Вспомнив про недоеденный торт, Света нашла в себе силы подняться с постели, и босиком прошла на кухню. Сквозь желтые занавески в помещение рвался дневной свет. Света откусила большой кусок и через мгновение уже рыдала, вновь переживая ночной кошмар. За нее даже заступиться некому. Разве что папа набросится на обидчика со своими кисточками и мольбертом, до смерти измазав его масляными красками. Хотя, Низами мог бы позвонить кое-кому, и попросить кое о чем, и, может быть, этому парню пришлось бы нелегко… Но дело в том, что он знает где ее найти, а она – нет.
И он нашел ее, не прошло и двух дней.
Света лихорадочно соображала, как поступить: закричать, или выскочить в окно, когда увидела его заходящим в автобус. Судя по внешнему виду, его можно смело отнести к категории людей, не пользующихся общественным транспортом уже долгие годы, и только его дальнозоркости оказалась она обязана встречей в салоне переполненного автобуса.
Жуткий мужчина взглядом пригвоздил ее к месту, и она так и стояла, пока он пробирался к ней сквозь толпу. Он уставился на нее своими страшными глазами, почти не мигая. Именно таким взглядом можно убить, поняла Света. Она же могла только жалко поглядывать на него, стараясь опустить глаза, но необходимость знать, что он сделает в следующую минуту, вынуждала то и дело поднимать взгляд на незнакомца. Сознание того, что ее окружает множество людей, служило слабым утешением, ведь дуракам закон не писан, и вряд ли его смутит такое количество свидетелей. Если только ему надо ее убить – он убьет.
– Как дела? – вдруг спросил он. Лицо не проницаемо, и сложно понять, шутит он, издевается, или серьезно интересуется ее жизнью.
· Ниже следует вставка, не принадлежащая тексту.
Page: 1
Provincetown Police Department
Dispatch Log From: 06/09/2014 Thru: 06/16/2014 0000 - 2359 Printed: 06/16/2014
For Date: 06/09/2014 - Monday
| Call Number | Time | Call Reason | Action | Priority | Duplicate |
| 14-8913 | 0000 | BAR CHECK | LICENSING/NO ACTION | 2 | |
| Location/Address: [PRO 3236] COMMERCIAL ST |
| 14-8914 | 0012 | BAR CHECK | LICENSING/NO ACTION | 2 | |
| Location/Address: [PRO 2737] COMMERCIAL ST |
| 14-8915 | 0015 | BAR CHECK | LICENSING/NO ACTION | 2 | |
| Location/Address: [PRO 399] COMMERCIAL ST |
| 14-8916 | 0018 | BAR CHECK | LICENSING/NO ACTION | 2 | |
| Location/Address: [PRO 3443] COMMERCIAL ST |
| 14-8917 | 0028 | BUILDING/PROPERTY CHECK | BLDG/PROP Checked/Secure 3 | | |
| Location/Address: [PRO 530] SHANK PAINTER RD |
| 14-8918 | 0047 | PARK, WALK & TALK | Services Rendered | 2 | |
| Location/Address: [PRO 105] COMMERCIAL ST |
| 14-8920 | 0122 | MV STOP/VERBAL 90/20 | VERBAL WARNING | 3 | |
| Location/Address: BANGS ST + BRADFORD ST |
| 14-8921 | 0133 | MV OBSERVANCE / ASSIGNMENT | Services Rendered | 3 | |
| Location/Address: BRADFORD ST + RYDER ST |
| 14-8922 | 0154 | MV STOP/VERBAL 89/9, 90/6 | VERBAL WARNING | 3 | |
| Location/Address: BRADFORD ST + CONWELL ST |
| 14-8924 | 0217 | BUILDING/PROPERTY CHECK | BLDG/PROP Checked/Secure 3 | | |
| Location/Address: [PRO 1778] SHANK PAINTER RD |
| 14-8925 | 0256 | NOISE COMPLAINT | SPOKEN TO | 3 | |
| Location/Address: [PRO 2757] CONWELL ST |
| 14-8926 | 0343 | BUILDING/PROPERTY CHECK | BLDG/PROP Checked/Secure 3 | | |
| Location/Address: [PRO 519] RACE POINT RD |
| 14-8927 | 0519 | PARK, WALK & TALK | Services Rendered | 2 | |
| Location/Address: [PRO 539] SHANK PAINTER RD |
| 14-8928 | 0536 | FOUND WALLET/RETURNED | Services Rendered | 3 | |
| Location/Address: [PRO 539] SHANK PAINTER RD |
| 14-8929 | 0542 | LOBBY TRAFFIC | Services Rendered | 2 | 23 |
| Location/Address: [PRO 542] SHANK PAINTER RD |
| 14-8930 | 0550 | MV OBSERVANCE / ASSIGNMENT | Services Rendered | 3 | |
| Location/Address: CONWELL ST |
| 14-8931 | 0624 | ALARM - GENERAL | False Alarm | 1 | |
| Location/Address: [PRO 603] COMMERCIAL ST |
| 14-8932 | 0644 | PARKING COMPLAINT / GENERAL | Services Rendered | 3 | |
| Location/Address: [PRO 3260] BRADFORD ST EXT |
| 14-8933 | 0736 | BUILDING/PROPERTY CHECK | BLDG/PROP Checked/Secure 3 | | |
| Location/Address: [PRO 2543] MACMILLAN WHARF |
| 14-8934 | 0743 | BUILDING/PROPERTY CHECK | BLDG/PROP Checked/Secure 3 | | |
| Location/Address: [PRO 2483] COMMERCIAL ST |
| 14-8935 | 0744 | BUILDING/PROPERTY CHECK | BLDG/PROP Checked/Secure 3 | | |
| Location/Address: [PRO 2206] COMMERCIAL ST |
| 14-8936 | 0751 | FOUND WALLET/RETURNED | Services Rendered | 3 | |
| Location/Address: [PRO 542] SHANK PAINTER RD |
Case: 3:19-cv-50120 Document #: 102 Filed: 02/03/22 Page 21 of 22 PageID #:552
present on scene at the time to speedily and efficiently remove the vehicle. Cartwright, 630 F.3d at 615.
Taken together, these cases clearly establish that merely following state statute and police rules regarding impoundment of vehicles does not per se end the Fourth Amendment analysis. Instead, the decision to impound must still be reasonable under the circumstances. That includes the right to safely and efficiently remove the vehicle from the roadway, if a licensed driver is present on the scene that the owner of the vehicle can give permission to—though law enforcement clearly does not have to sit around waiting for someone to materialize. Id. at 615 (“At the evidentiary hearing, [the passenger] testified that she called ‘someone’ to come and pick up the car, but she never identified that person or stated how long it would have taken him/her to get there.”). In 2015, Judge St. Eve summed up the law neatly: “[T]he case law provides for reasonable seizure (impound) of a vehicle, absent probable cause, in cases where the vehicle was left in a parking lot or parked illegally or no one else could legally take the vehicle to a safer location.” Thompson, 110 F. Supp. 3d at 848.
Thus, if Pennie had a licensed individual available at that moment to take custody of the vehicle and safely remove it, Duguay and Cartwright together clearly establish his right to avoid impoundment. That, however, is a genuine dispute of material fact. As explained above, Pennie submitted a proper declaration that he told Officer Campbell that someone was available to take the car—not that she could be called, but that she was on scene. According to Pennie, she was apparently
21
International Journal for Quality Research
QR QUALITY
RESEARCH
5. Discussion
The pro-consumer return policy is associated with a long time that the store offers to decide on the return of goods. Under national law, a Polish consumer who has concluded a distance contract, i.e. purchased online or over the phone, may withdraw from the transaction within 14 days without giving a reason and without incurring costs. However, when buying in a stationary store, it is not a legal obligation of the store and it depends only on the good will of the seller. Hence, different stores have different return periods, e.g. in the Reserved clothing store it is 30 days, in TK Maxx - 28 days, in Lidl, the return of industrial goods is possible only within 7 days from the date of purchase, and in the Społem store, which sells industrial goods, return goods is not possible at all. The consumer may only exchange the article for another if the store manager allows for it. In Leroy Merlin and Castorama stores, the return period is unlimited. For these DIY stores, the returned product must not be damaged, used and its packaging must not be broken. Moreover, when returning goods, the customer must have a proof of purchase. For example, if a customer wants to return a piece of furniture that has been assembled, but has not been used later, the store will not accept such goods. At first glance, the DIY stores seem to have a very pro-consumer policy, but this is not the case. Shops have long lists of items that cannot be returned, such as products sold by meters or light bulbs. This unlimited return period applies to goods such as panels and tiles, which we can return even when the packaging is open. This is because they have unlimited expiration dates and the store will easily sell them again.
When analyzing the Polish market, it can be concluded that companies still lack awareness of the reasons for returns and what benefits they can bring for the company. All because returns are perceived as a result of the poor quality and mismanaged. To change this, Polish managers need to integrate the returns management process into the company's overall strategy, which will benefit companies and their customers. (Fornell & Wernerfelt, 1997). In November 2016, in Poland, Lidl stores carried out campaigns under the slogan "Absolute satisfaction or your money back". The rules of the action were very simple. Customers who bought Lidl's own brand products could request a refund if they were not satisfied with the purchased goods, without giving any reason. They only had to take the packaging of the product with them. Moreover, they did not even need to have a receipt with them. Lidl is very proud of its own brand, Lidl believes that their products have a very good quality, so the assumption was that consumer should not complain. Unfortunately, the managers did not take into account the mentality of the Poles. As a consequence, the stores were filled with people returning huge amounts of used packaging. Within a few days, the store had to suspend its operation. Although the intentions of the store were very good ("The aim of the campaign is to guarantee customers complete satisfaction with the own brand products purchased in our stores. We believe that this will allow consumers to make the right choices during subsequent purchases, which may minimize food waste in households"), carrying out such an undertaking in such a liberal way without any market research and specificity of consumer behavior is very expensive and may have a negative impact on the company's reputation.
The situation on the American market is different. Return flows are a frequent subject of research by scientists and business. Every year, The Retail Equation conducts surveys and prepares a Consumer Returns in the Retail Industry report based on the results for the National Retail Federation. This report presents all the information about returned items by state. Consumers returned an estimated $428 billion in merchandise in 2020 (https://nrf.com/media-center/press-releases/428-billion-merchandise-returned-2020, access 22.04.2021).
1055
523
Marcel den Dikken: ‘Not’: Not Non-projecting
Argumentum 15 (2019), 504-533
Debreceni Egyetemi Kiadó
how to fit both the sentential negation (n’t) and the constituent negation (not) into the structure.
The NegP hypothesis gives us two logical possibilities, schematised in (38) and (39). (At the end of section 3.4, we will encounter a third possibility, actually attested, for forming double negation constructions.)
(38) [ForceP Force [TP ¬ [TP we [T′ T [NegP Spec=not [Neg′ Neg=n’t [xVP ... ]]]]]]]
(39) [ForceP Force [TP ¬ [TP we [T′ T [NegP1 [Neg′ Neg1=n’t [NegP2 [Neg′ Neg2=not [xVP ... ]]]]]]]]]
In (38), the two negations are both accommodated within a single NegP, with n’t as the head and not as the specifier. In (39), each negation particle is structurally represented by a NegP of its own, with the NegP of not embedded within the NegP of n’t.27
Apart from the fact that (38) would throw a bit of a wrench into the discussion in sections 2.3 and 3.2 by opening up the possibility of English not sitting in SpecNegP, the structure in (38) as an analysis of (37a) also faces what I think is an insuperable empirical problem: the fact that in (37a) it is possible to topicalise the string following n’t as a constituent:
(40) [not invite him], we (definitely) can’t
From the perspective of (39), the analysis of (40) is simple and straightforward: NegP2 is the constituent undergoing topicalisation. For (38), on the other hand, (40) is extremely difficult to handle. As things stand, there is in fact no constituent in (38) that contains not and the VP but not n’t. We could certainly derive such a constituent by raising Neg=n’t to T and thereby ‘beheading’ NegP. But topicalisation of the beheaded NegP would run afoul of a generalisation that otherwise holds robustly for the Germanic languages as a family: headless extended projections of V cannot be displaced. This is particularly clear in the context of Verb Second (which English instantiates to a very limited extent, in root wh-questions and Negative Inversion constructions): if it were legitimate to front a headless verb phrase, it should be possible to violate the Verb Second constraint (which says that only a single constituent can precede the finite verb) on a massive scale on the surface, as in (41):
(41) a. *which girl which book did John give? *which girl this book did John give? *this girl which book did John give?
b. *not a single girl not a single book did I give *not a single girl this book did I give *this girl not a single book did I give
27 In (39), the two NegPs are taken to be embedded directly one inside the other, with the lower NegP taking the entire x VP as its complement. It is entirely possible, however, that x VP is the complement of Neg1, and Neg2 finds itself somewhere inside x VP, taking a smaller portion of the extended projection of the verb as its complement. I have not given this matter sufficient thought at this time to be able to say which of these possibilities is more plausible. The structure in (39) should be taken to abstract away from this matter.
Слезы, мгновенно закипевшие в глазах, все сказали за девушку.
– Ты ведь не обращалась в Орден, не так ли? Ты хорошая девочка? Ты и дальше будешь вести себя хорошо?
Света смогла только кивнуть. Он приблизил к ней лицо, по-прежнему не проявляя никаких эмоций, и стал пристально ее разглядывать.
– Какие длинные ресницы, – проговорил он, обдав ее ароматом ментола.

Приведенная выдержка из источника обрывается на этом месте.